Examples of the ROC curve drawn Python
ROC stands for "receiver operating characteristic" (Receiver Operating Characteristic) curve.
Sample prediction result of the learner according to sort, in this order one by one as the positive example sample prediction, calculated every two significant quantity value (TPR, FPR), respectively, which is a cross-ordinate plotted . The PR curve using precision, recall rate of vertical, horizontal different, the longitudinal axis of the ROC curve is "true Example Rate" (True Positive Rate, TTR), the horizontal axis is the "false positive rate Example" (False Positive Rate, FPR).
as the picture shows:
FIG be made using the following Python:
# -*- coding: utf-8 -*-
"""
Created on Tue Mar 24 19:04:21 2020
@author: Bean029
"""
import numpy as np
import matplotlib.pyplot as plt
from itertools import cycle
from sklearn import svm, datasets
from sklearn.metrics import roc_curve, auc
from sklearn.model_selection import train_test_split
from sklearn.preprocessing import label_binarize
from sklearn.multiclass import OneVsRestClassifier
from scipy import interp
from sklearn.metrics import roc_auc_score
# Import some data to play with
iris = datasets.load_iris()
X = iris.data
y = iris.target
# Binarize the output
y = label_binarize(y, classes=[0, 1, 2])
n_classes = y.shape[1]
# Add noisy features to make the problem harder
random_state = np.random.RandomState(0)
n_samples, n_features = X.shape
X = np.c_[X, random_state.randn(n_samples, 200 * n_features)]

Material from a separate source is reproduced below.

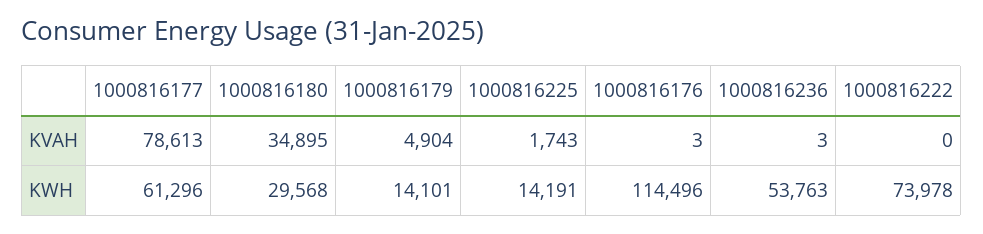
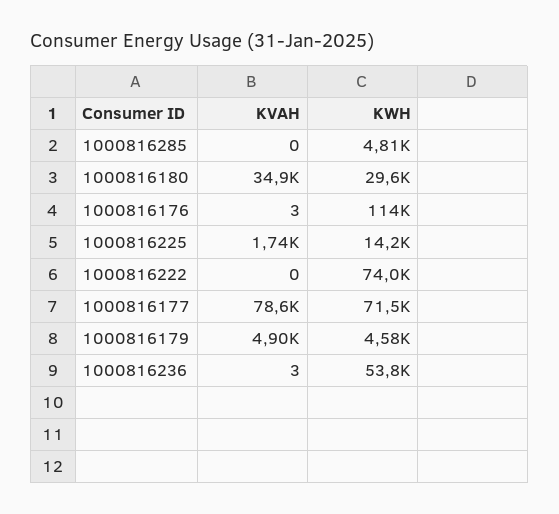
1000816177, KWH: 61296 -> 71500
1000816179, KWH: 14101 -> 4580
1000816285, KVAH: none -> 0
1000816285, KWH: none -> 4810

# shuffle and split training and test sets
X_train, X_test, y_train, y_test = train_test_split(X, y, test_size=.5,
random_state=0)
# Learn to predict each class against the other
classifier = OneVsRestClassifier(svm.SVC(kernel='linear', probability=True,
random_state=random_state))
y_score = classifier.fit(X_train, y_train).decision_function(X_test)
# Compute ROC curve and ROC area for each class
fpr = dict()
tpr = dict()
roc_auc = dict()
for i in range(n_classes):
fpr[i], tpr[i], _ = roc_curve(y_test[:, i], y_score[:, i])

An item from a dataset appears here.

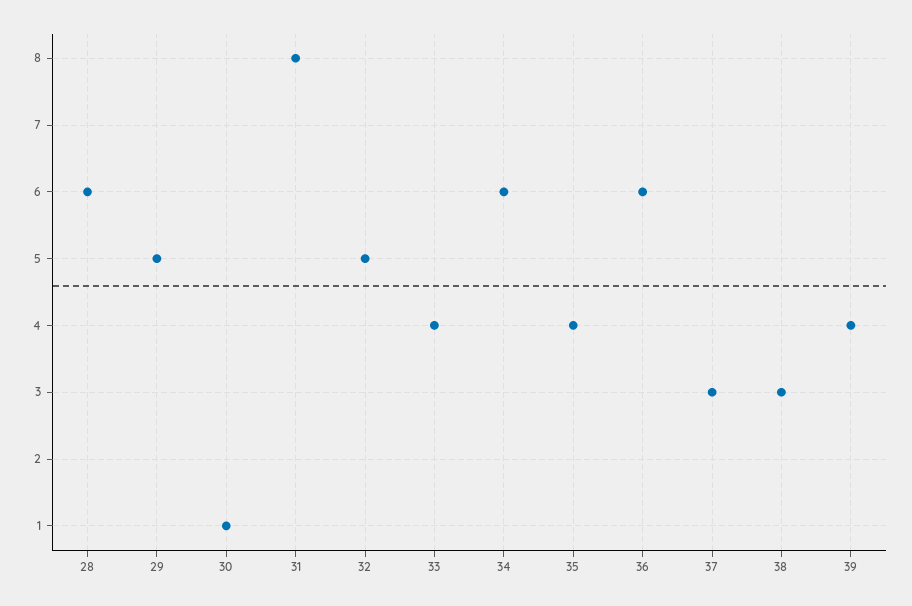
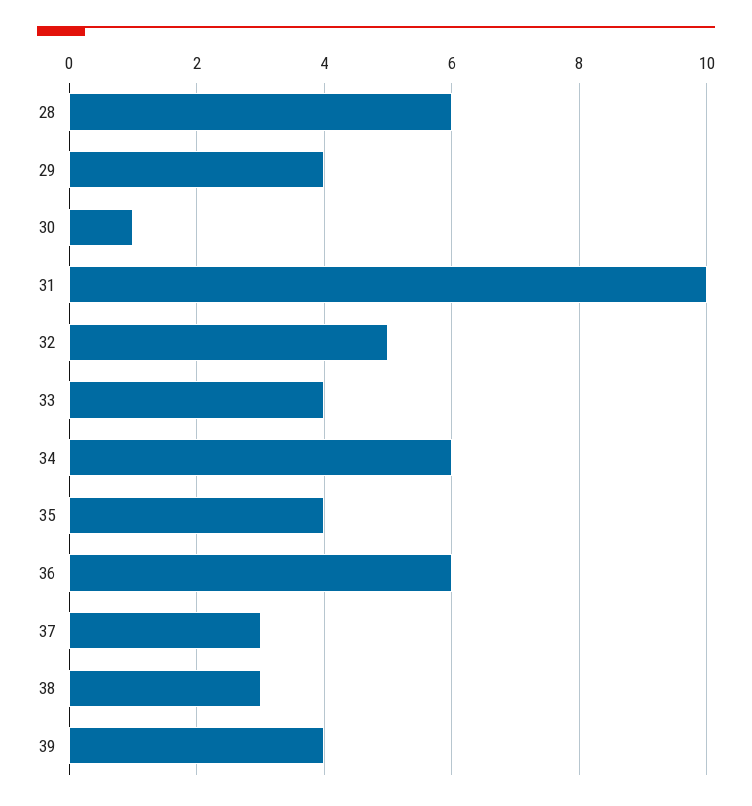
29: 5 -> 4
31: 8 -> 10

roc_auc[i] = auc(fpr[i], tpr[i])
# Compute micro-average ROC curve and ROC area
fpr["micro"], tpr["micro"], _ = roc_curve(y_test.ravel(), y_score.ravel())
roc_auc["micro"] = auc(fpr["micro"], tpr["micro"])
plt.figure()
lw = 2
plt.plot(fpr[2], tpr[2], color='darkorange',
lw=lw, label='ROC curve (area = %0.2f)' % roc_auc[2])

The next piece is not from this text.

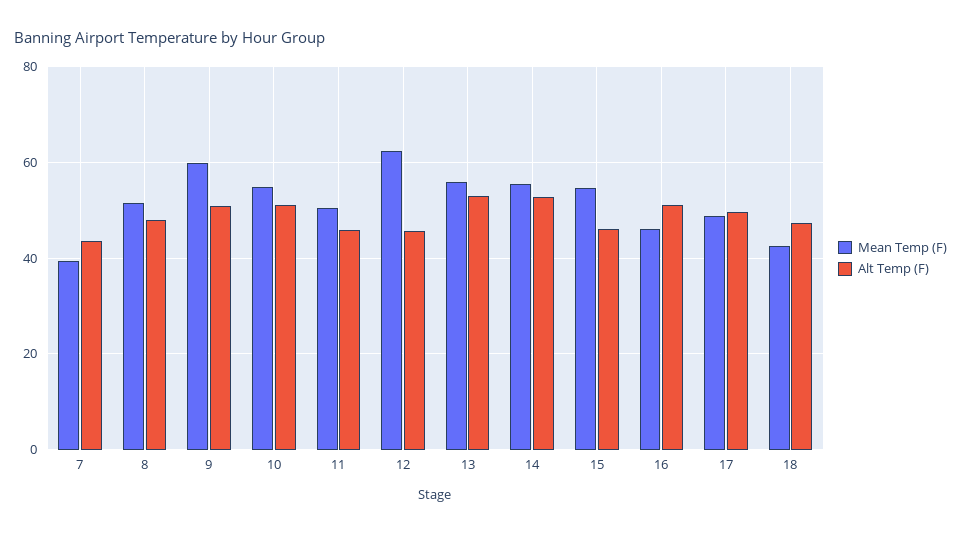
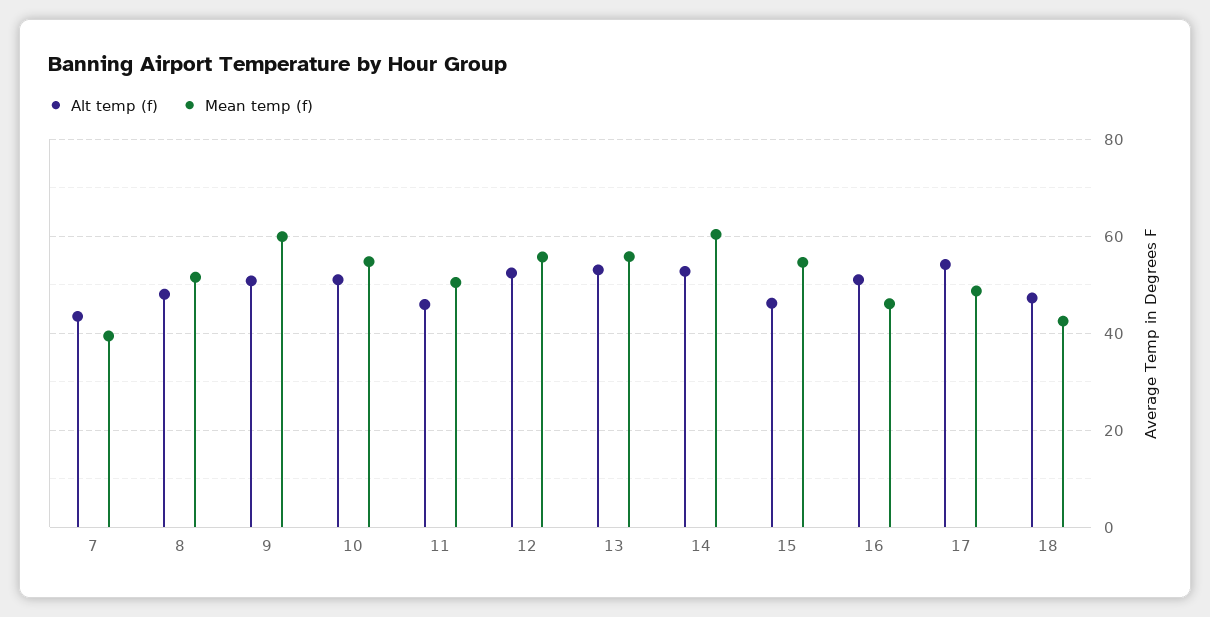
Mean Temp (F), 12: 62 -> 56
Alt Temp (F), 12: 46 -> 52
Mean Temp (F), 14: 56 -> 60
Alt Temp (F), 17: 50 -> 54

plt.plot([0, 1], [0, 1], color='navy', lw=lw, linestyle='--')
plt.xlim([0.0, 1.0])
plt.ylim([0.0, 1.05])
plt.xlabel('False Positive Rate')
plt.ylabel('True Positive Rate')
plt.title('Receiver operating characteristic example')
plt.legend(loc="lower right")
plt.show()
ROC curve trade-off curve and PR
ROC curve is relatively stable lot, both in the positive and negative sample sufficiently, sufficient reflected judgment ROC curve model. Therefore, for the same model, PRC and ROC curve can explain some problems, but both have some relevance, if you want to review the effect of models, you can put the two curves are drawn comprehensive evaluation. For supervised binary classification problem, in positive and negative samples are enough, can be directly used ROC curve, AUC, KS evaluation model effect. In the threshold determination process, the classification performance can be evaluated according to the model Precision, Recall or F1. For multi-classification problem, we can calculate the Precision, Recall and F1 for each category, as a model of comprehensive evaluation index.
Area under the ROC curve, between 0.1 and 1, as the quality evaluation value can be intuitively classifier, the better the value.
ROC curve is characteristic of the true positive rate false positive rate Y axis and X axis.
This means that the upper left corner of the chart is "ideal" point - the false positive rate was 0, 1 true positive rate. This is not very realistic, but it does mean a larger area under the curve (AUC) is usually better.
"Steepness" ROC curves is also important, because maximizing the true positive rate while minimizing the false positive rate is desirable.
ROC curve typically used to study the binary classification of the output of the classifier. To extend and ROC ROC curve area to the multi-label classification, it is necessary to output binarized. Each tag may draw a ROC curve, but may be a binary prediction (mean microscopic) by each element of the matrix is regarded as the label indicator plotted ROC curve.